#### INPUT FOR THIS TASK:

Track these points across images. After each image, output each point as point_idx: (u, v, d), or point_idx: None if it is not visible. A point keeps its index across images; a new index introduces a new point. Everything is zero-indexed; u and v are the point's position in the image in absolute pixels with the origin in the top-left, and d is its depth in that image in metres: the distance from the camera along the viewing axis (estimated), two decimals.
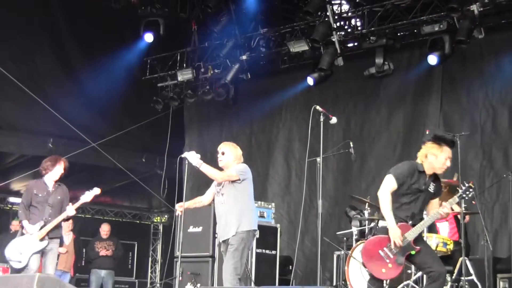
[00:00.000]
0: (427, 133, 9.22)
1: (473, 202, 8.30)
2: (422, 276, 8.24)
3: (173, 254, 9.39)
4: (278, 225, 10.29)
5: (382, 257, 6.02)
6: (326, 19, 11.39)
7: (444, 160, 6.16)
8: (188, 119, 14.63)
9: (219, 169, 7.30)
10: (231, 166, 7.23)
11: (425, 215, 6.69)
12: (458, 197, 6.24)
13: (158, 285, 14.61)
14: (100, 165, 13.26)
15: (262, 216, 10.04)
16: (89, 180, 13.45)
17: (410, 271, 8.04)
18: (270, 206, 10.37)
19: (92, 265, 12.47)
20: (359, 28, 11.43)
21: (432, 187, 6.21)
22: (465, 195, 6.22)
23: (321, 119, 7.36)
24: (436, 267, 6.04)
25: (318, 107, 7.44)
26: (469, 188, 6.18)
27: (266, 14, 12.63)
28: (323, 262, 8.94)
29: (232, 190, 7.16)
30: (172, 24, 13.15)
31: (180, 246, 7.52)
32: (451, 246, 8.41)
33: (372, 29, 11.16)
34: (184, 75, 13.15)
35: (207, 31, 13.14)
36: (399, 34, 11.43)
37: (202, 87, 13.25)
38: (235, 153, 7.33)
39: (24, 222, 8.18)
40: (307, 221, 11.66)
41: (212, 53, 13.14)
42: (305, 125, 10.68)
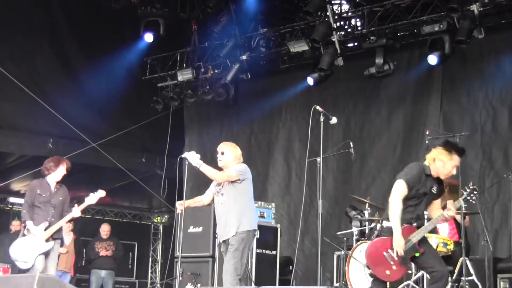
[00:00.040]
0: (427, 133, 9.31)
1: (473, 202, 8.29)
2: (422, 276, 8.25)
3: (173, 254, 9.40)
4: (278, 225, 10.29)
5: (387, 259, 6.00)
6: (326, 19, 11.38)
7: (451, 168, 6.13)
8: (188, 119, 14.62)
9: (219, 169, 7.30)
10: (231, 166, 7.22)
11: (425, 215, 6.68)
12: (463, 200, 6.20)
13: (158, 285, 14.60)
14: (100, 165, 13.24)
15: (262, 216, 10.04)
16: (89, 180, 13.50)
17: (410, 271, 8.03)
18: (270, 206, 10.36)
19: (92, 265, 12.46)
20: (359, 28, 11.43)
21: (435, 188, 6.19)
22: (469, 198, 6.20)
23: (321, 119, 7.35)
24: (439, 268, 6.03)
25: (318, 107, 7.44)
26: (473, 191, 6.15)
27: (266, 14, 12.62)
28: (323, 262, 8.92)
29: (232, 190, 7.15)
30: (172, 24, 13.14)
31: (181, 246, 7.52)
32: (451, 247, 8.41)
33: (372, 29, 11.16)
34: (184, 75, 13.14)
35: (207, 31, 13.13)
36: (399, 34, 11.42)
37: (202, 87, 13.23)
38: (234, 153, 7.32)
39: (29, 223, 8.08)
40: (307, 221, 11.66)
41: (212, 53, 13.13)
42: (305, 125, 10.68)
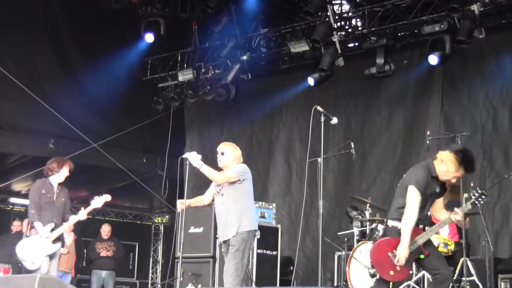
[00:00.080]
0: (428, 133, 9.30)
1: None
2: (423, 277, 8.24)
3: (174, 254, 9.40)
4: (279, 226, 10.28)
5: (391, 259, 5.99)
6: (327, 19, 11.38)
7: (451, 177, 6.11)
8: (188, 120, 14.62)
9: (219, 169, 7.30)
10: (231, 166, 7.22)
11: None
12: (471, 204, 6.17)
13: (159, 285, 14.61)
14: (101, 165, 13.23)
15: (263, 216, 10.04)
16: (90, 181, 13.52)
17: (411, 272, 8.03)
18: (271, 207, 10.36)
19: (93, 265, 12.46)
20: (359, 28, 11.42)
21: (438, 188, 6.18)
22: (477, 202, 6.17)
23: (322, 120, 7.35)
24: (443, 270, 6.02)
25: (318, 108, 7.44)
26: (482, 195, 6.12)
27: (266, 14, 12.62)
28: (324, 262, 8.90)
29: (232, 190, 7.14)
30: (173, 24, 13.14)
31: (181, 246, 7.51)
32: (452, 247, 8.41)
33: (373, 29, 11.15)
34: (185, 75, 13.14)
35: (208, 31, 13.13)
36: (399, 34, 11.42)
37: (203, 87, 13.22)
38: (234, 153, 7.32)
39: (37, 224, 8.03)
40: (308, 222, 11.65)
41: (213, 53, 13.13)
42: (306, 125, 10.69)
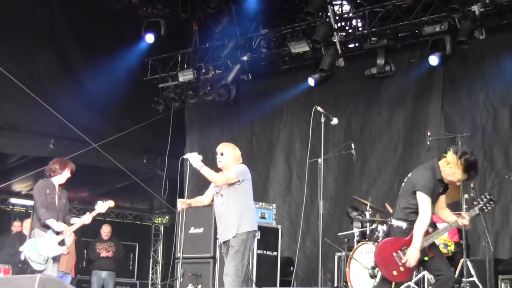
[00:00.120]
0: (428, 134, 9.30)
1: (474, 203, 8.28)
2: (423, 278, 8.24)
3: (174, 255, 9.39)
4: (279, 226, 10.28)
5: (395, 260, 5.98)
6: (327, 19, 11.37)
7: (456, 180, 6.10)
8: (189, 120, 14.62)
9: (219, 170, 7.30)
10: (230, 166, 7.22)
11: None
12: (478, 209, 6.16)
13: (159, 286, 14.62)
14: (101, 166, 13.22)
15: (263, 217, 10.04)
16: (90, 181, 13.52)
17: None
18: (271, 207, 10.36)
19: (93, 266, 12.46)
20: (360, 29, 11.41)
21: (441, 188, 6.17)
22: (485, 208, 6.16)
23: (322, 120, 7.35)
24: (446, 272, 6.01)
25: (319, 108, 7.43)
26: (490, 201, 6.10)
27: (267, 14, 12.61)
28: (324, 263, 8.91)
29: (231, 191, 7.14)
30: (173, 25, 13.13)
31: (182, 247, 7.51)
32: (452, 247, 8.41)
33: (373, 29, 11.14)
34: (185, 76, 13.14)
35: (208, 32, 13.13)
36: (400, 35, 11.40)
37: (203, 87, 13.22)
38: (233, 153, 7.31)
39: (51, 221, 8.02)
40: (308, 222, 11.65)
41: (213, 53, 13.12)
42: (306, 126, 10.69)
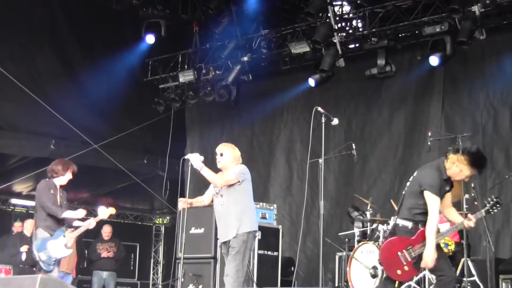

#### TASK OBJECTIVE:
Take exactly the lines from the one containing "2: (422, 276, 8.24)" through the one containing "37: (202, 87, 13.25)" in the data above, and output them with nothing added.

#### RESULT FOR THIS TASK:
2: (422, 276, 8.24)
3: (173, 254, 9.39)
4: (278, 225, 10.29)
5: (382, 257, 6.02)
6: (326, 19, 11.39)
7: (444, 160, 6.16)
8: (188, 119, 14.63)
9: (219, 169, 7.30)
10: (231, 166, 7.23)
11: (425, 215, 6.69)
12: (458, 197, 6.24)
13: (158, 285, 14.61)
14: (100, 165, 13.26)
15: (262, 216, 10.04)
16: (89, 180, 13.45)
17: (410, 271, 8.04)
18: (270, 206, 10.37)
19: (92, 265, 12.47)
20: (359, 28, 11.43)
21: (432, 187, 6.21)
22: (465, 195, 6.22)
23: (321, 119, 7.36)
24: (436, 267, 6.04)
25: (318, 107, 7.44)
26: (469, 188, 6.18)
27: (266, 14, 12.63)
28: (323, 262, 8.94)
29: (232, 190, 7.16)
30: (172, 24, 13.15)
31: (180, 246, 7.52)
32: (451, 246, 8.41)
33: (372, 29, 11.16)
34: (184, 75, 13.15)
35: (207, 31, 13.14)
36: (399, 34, 11.43)
37: (202, 87, 13.25)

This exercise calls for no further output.